Exercise. When you retype the entries, keep each one exact and leave out the pictures.

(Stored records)
________________________
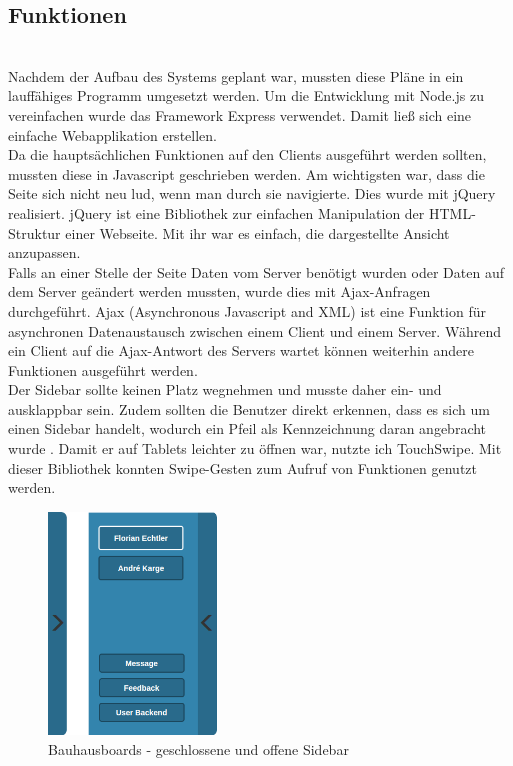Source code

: \subsection{Funktionen}\label{Funktionen}
\\
Nachdem der Aufbau des Systems geplant war, mussten diese Pläne in ein lauffähiges Programm umgesetzt werden.
Um die Entwicklung mit Node.js zu vereinfachen wurde das Framework Express\cite{express:website} verwendet. Damit ließ sich eine einfache Webapplikation erstellen.
\\
Da die hauptsächlichen Funktionen auf den Clients ausgeführt werden sollten, mussten diese in Javascript geschrieben werden.
Am wichtigsten war, dass die Seite sich nicht neu lud, wenn man durch sie navigierte. Dies wurde mit jQuery\cite{jquery:website} realisiert. jQuery ist eine Bibliothek zur einfachen Manipulation der HTML-Struktur einer Webseite. Mit ihr war es einfach, die dargestellte Ansicht anzupassen.
\\
Falls an einer Stelle der Seite Daten vom Server benötigt wurden oder Daten auf dem Server geändert werden mussten, wurde dies mit Ajax-Anfragen durchgeführt. Ajax (Asynchronous Javascript and XML) ist eine Funktion für asynchronen Datenaustausch zwischen einem Client und einem Server.
Während ein Client auf die Ajax-Antwort des Servers wartet können weiterhin andere Funktionen ausgeführt werden.
\\
Der Sidebar sollte keinen Platz wegnehmen und musste daher ein- und ausklappbar sein. Zudem sollten die Benutzer direkt erkennen, dass es sich um einen Sidebar handelt, wodurch ein Pfeil als Kennzeichnung daran angebracht wurde .
Damit er auf Tablets leichter zu öffnen war, nutzte ich TouchSwipe\cite{touchswipe:website}. Mit dieser Bibliothek konnten Swipe-Gesten zum Aufruf von Funktionen genutzt werden.
\begin{figure}[h!]
  \centering
    \includegraphics[width=0.4\textwidth]{./img/Sidebar.png}
  \caption{Bauhausboards - geschlossene und offene Sidebar}
  \label{img:sidebar}
\end{figure}
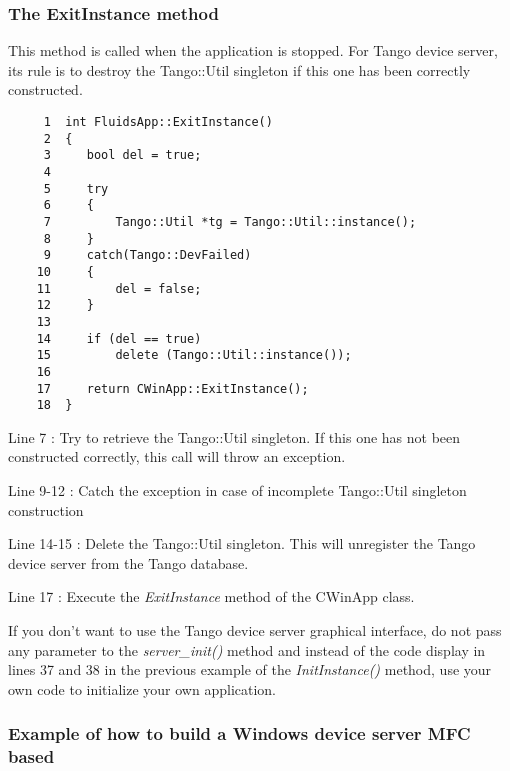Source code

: \subsubsection{The ExitInstance method}

This method is called when the application is stopped. For Tango device
server, its rule is to destroy the Tango::Util singleton if this one
has been correctly constructed.


\begin{verbatim}
     1  int FluidsApp::ExitInstance()
     2  {
     3     bool del = true;
     4  
     5     try
     6     {
     7         Tango::Util *tg = Tango::Util::instance();
     8     }
     9     catch(Tango::DevFailed)
    10     {
    11         del = false;
    12     }
    13  
    14     if (del == true)
    15         delete (Tango::Util::instance());
    16  
    17     return CWinApp::ExitInstance();
    18  }
\end{verbatim}


Line 7 : Try to retrieve the Tango::Util singleton. If this one has
not been constructed correctly, this call will throw an exception.

Line 9-12 : Catch the exception in case of incomplete Tango::Util
singleton construction

Line 14-15 : Delete the Tango::Util singleton. This will unregister
the Tango device server from the Tango database.

Line 17 : Execute the \emph{ExitInstance} method of the CWinApp class.

If you don't want to use the Tango device server graphical interface,
do not pass any parameter to the \emph{server\_init()}
method and instead of the code display in lines 37 and 38 in the previous
example of the \emph{InitInstance()} method, use your own code to
initialize your own application.


\subsubsection{Example of how to build a Windows device server MFC based}

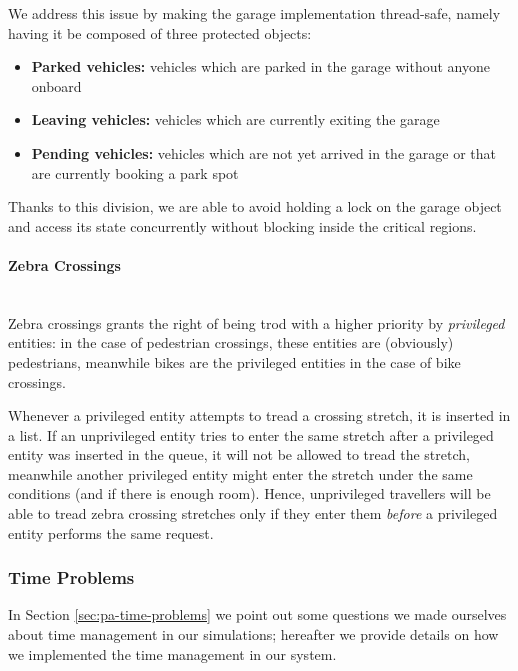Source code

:We address this issue by making the garage implementation thread-safe, namely
having it be composed of three protected objects:

\begin{itemize}
  \item \textbf{Parked vehicles:} vehicles which are parked in the garage
    without anyone onboard
  \item \textbf{Leaving vehicles:} vehicles which are currently exiting the
    garage
  \item \textbf{Pending vehicles:} vehicles which are not yet arrived in the
    garage or that are currently booking a park spot
\end{itemize}

Thanks to this division, we are able to avoid holding a lock on the garage
object and access its state concurrently without blocking inside the critical
regions.

\paragraph{Zebra Crossings} \mbox{} \\
Zebra crossings grants the right of being trod with a higher priority by
\textit{privileged} entities: in the case of pedestrian crossings, these
entities are (obviously) pedestrians, meanwhile bikes are the privileged
entities in the case of bike crossings.

Whenever a privileged entity attempts to tread a crossing stretch, it is
inserted in a list. If an unprivileged entity tries to enter the same stretch
after a privileged entity was inserted in the queue, it will not be allowed to
tread the stretch, meanwhile another privileged entity might enter the stretch
under the same conditions (and if there is enough room).
Hence, unprivileged travellers will be able to tread zebra crossing stretches
only if they enter them \textit{before} a privileged entity performs the same
request.



\subsubsection{Time Problems}

In Section \ref{sec:pa-time-problems} we point out some questions we made
ourselves about time management in our simulations; hereafter we provide
details on how we implemented the time management in our system.

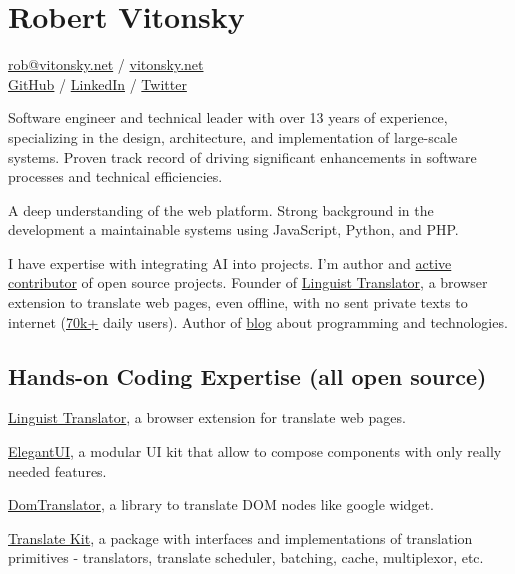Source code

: \documentclass{vitonsky}
\begin{document}
\vitonskyPrintPhoto{}

\section*{\Large{Robert Vitonsky}}

\href{mailto:rob@vitonsky.net}{rob@vitonsky.net} / \href{https://vitonsky.net}{vitonsky.net}\\%
\href{https://github.com/vitonsky}{GitHub} /
\href{https://www.linkedin.com/in/vitonsky}{LinkedIn} /
\href{https://twitter.com/intent/follow?screen_name=rvitonsky}{Twitter}

\vspace*{12pt}

Software engineer and technical leader with over 13 years of experience, specializing in the design, architecture, and implementation of large-scale systems. Proven track record of driving significant enhancements in software processes and technical efficiencies.

A deep understanding of the web platform. Strong background in the development a maintainable systems using JavaScript, Python, and PHP.

I have expertise with integrating AI into projects. I'm author and \href{https://github.com/vitonsky}{active contributor} of open source projects. Founder of \href{https://linguister.io}{Linguist Translator}, a browser extension to translate web pages, even offline, with no sent private texts to internet (\href{https://github.com/translate-tools/linguist}{70k+} daily users). Author of \href{https://vitonsky.net/}{blog} about programming and technologies.

\subsection*{Hands-on Coding Expertise (all open source)}

\href{https://github.com/translate-tools/linguist}{Linguist Translator}, a browser
extension for translate web pages.

\href{https://github.com/vitonsky/react-elegant-ui}{ElegantUI}, a
modular UI kit that allow to compose components with only really needed features.

\href{https://github.com/translate-tools/domtranslator}{DomTranslator}, a library to translate DOM nodes like google widget.

\href{https://github.com/translate-tools/core}{Translate Kit}, a package with interfaces and implementations of translation primitives - translators, translate scheduler, batching, cache, multiplexor, etc.
\end{document}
________________________
Written solution.
Source code

: \subsection{Funktionen}\label{Funktionen}
\\
Nachdem der Aufbau des Systems geplant war, mussten diese Pläne in ein lauffähiges Programm umgesetzt werden.
Um die Entwicklung mit Node.js zu vereinfachen wurde das Framework Express\cite{express:website} verwendet. Damit ließ sich eine einfache Webapplikation erstellen.
\\
Da die hauptsächlichen Funktionen auf den Clients ausgeführt werden sollten, mussten diese in Javascript geschrieben werden.
Am wichtigsten war, dass die Seite sich nicht neu lud, wenn man durch sie navigierte. Dies wurde mit jQuery\cite{jquery:website} realisiert. jQuery ist eine Bibliothek zur einfachen Manipulation der HTML-Struktur einer Webseite. Mit ihr war es einfach, die dargestellte Ansicht anzupassen.
\\
Falls an einer Stelle der Seite Daten vom Server benötigt wurden oder Daten auf dem Server geändert werden mussten, wurde dies mit Ajax-Anfragen durchgeführt. Ajax (Asynchronous Javascript and XML) ist eine Funktion für asynchronen Datenaustausch zwischen einem Client und einem Server.
Während ein Client auf die Ajax-Antwort des Servers wartet können weiterhin andere Funktionen ausgeführt werden.
\\
Der Sidebar sollte keinen Platz wegnehmen und musste daher ein- und ausklappbar sein. Zudem sollten die Benutzer direkt erkennen, dass es sich um einen Sidebar handelt, wodurch ein Pfeil als Kennzeichnung daran angebracht wurde .
Damit er auf Tablets leichter zu öffnen war, nutzte ich TouchSwipe\cite{touchswipe:website}. Mit dieser Bibliothek konnten Swipe-Gesten zum Aufruf von Funktionen genutzt werden.
\begin{figure}[h!]
  \centering
    \includegraphics[width=0.4\textwidth]{./img/Sidebar.png}
  \caption{Bauhausboards - geschlossene und offene Sidebar}
  \label{img:sidebar}
\end{figure}
Source code

: \subsubsection{The ExitInstance method}

This method is called when the application is stopped. For Tango device
server, its rule is to destroy the Tango::Util singleton if this one
has been correctly constructed.


\begin{verbatim}
     1  int FluidsApp::ExitInstance()
     2  {
     3     bool del = true;
     4  
     5     try
     6     {
     7         Tango::Util *tg = Tango::Util::instance();
     8     }
     9     catch(Tango::DevFailed)
    10     {
    11         del = false;
    12     }
    13  
    14     if (del == true)
    15         delete (Tango::Util::instance());
    16  
    17     return CWinApp::ExitInstance();
    18  }
\end{verbatim}


Line 7 : Try to retrieve the Tango::Util singleton. If this one has
not been constructed correctly, this call will throw an exception.

Line 9-12 : Catch the exception in case of incomplete Tango::Util
singleton construction

Line 14-15 : Delete the Tango::Util singleton. This will unregister
the Tango device server from the Tango database.

Line 17 : Execute the \emph{ExitInstance} method of the CWinApp class.

If you don't want to use the Tango device server graphical interface,
do not pass any parameter to the \emph{server\_init()}
method and instead of the code display in lines 37 and 38 in the previous
example of the \emph{InitInstance()} method, use your own code to
initialize your own application.


\subsubsection{Example of how to build a Windows device server MFC based}

Source code

:We address this issue by making the garage implementation thread-safe, namely
having it be composed of three protected objects:

\begin{itemize}
  \item \textbf{Parked vehicles:} vehicles which are parked in the garage
    without anyone onboard
  \item \textbf{Leaving vehicles:} vehicles which are currently exiting the
    garage
  \item \textbf{Pending vehicles:} vehicles which are not yet arrived in the
    garage or that are currently booking a park spot
\end{itemize}

Thanks to this division, we are able to avoid holding a lock on the garage
object and access its state concurrently without blocking inside the critical
regions.

\paragraph{Zebra Crossings} \mbox{} \\
Zebra crossings grants the right of being trod with a higher priority by
\textit{privileged} entities: in the case of pedestrian crossings, these
entities are (obviously) pedestrians, meanwhile bikes are the privileged
entities in the case of bike crossings.

Whenever a privileged entity attempts to tread a crossing stretch, it is
inserted in a list. If an unprivileged entity tries to enter the same stretch
after a privileged entity was inserted in the queue, it will not be allowed to
tread the stretch, meanwhile another privileged entity might enter the stretch
under the same conditions (and if there is enough room).
Hence, unprivileged travellers will be able to tread zebra crossing stretches
only if they enter them \textit{before} a privileged entity performs the same
request.



\subsubsection{Time Problems}

In Section \ref{sec:pa-time-problems} we point out some questions we made
ourselves about time management in our simulations; hereafter we provide
details on how we implemented the time management in our system.

Source code

: \documentclass{vitonsky}
\begin{document}
\vitonskyPrintPhoto{}

\section*{\Large{Robert Vitonsky}}

\href{mailto:rob@vitonsky.net}{rob@vitonsky.net} / \href{https://vitonsky.net}{vitonsky.net}\\%
\href{https://github.com/vitonsky}{GitHub} /
\href{https://www.linkedin.com/in/vitonsky}{LinkedIn} /
\href{https://twitter.com/intent/follow?screen_name=rvitonsky}{Twitter}

\vspace*{12pt}

Software engineer and technical leader with over 13 years of experience, specializing in the design, architecture, and implementation of large-scale systems. Proven track record of driving significant enhancements in software processes and technical efficiencies.

A deep understanding of the web platform. Strong background in the development a maintainable systems using JavaScript, Python, and PHP.

I have expertise with integrating AI into projects. I'm author and \href{https://github.com/vitonsky}{active contributor} of open source projects. Founder of \href{https://linguister.io}{Linguist Translator}, a browser extension to translate web pages, even offline, with no sent private texts to internet (\href{https://github.com/translate-tools/linguist}{70k+} daily users). Author of \href{https://vitonsky.net/}{blog} about programming and technologies.

\subsection*{Hands-on Coding Expertise (all open source)}

\href{https://github.com/translate-tools/linguist}{Linguist Translator}, a browser
extension for translate web pages.

\href{https://github.com/vitonsky/react-elegant-ui}{ElegantUI}, a
modular UI kit that allow to compose components with only really needed features.

\href{https://github.com/translate-tools/domtranslator}{DomTranslator}, a library to translate DOM nodes like google widget.

\href{https://github.com/translate-tools/core}{Translate Kit}, a package with interfaces and implementations of translation primitives - translators, translate scheduler, batching, cache, multiplexor, etc.
\end{document}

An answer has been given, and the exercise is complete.